La note du Figaro : 2/4
Un grand raccourci – On peut voir
Comédie de Clément Devilliers et Armand Foëx - 1 h 21
Le film rural a le vent en poupe. Après Vingt Dieux, Chien de la casse et La Pampa pour la fiction, Un été à la ferme et Gabin pour le documentaire, voici Un grand raccourci. Ici pas de ferme, mais un restaurant familial dans le centre de la Bretagne de moins en moins fréquenté. Son propriétaire (Olivier Rabourdin) est fatigué, même s’il est aidé par son neveu Grégoire (François Le Bris). Son fils Corentin (Jules Porier), lui, voit dans la dératisation une bonne façon de gagner de l’argent. Les deux cousins vont user de procédés pas très honnêtes pour lancer ce business.

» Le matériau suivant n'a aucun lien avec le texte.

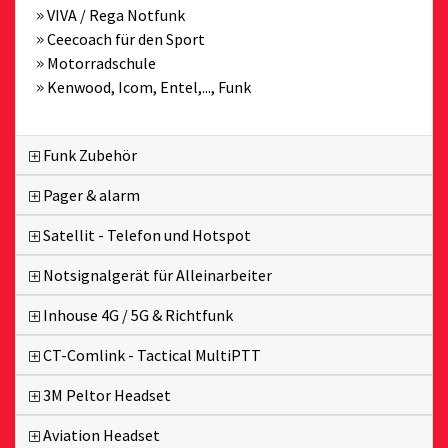
VIVA / Rega Notfunk
Ceecoach für den Sport
Motorradschule
Kenwood, Icom, Entel,..., Funk
Funk Zubehör
Pager & alarm
Satellit - Telefon und Hotspot
Notsignalgerät für Alleinarbeiter
Inhouse 4G / 5G & Richtfunk
CT-Comlink - Tactical MultiPTT
3M Peltor Headset
Aviation Headset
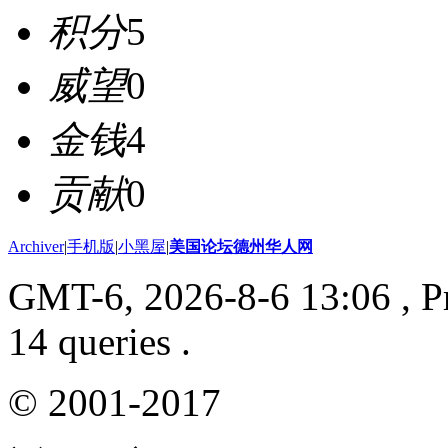
积分
5
威望
0
金钱
4
贡献
0
Archiver
|
手机版
|
小黑屋
|
美国论坛德州华人网
GMT-6, 2026-8-6 13:06
, P
14 queries .
© 2001-2017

En parallèle, le film de Clément Devilliers et Armand Foëx, deux jeunes réalisateurs débrouillards de 22 ans, suit le parcours de deux jeunes filles qui trafiquent un concours de miss local pour vendre leurs bijoux.
Si l’histoire tissée autour des garçons patine très vite, celle des filles est mieux développée. Mais très vite, il apparaît que le scénario aurait gagné à se focaliser sur un seul duo. L’ensemble donne la sensation d’une apposition de saynètes pour lesquelles les réalisateurs ont pensé une punchline à chaque fois. Mais ceux qui se rêvent en Toledano et Nakache devront mieux ciseler leur humour la prochaine fois. La graine de cinéastes est là, reste à la faire germer. F. V.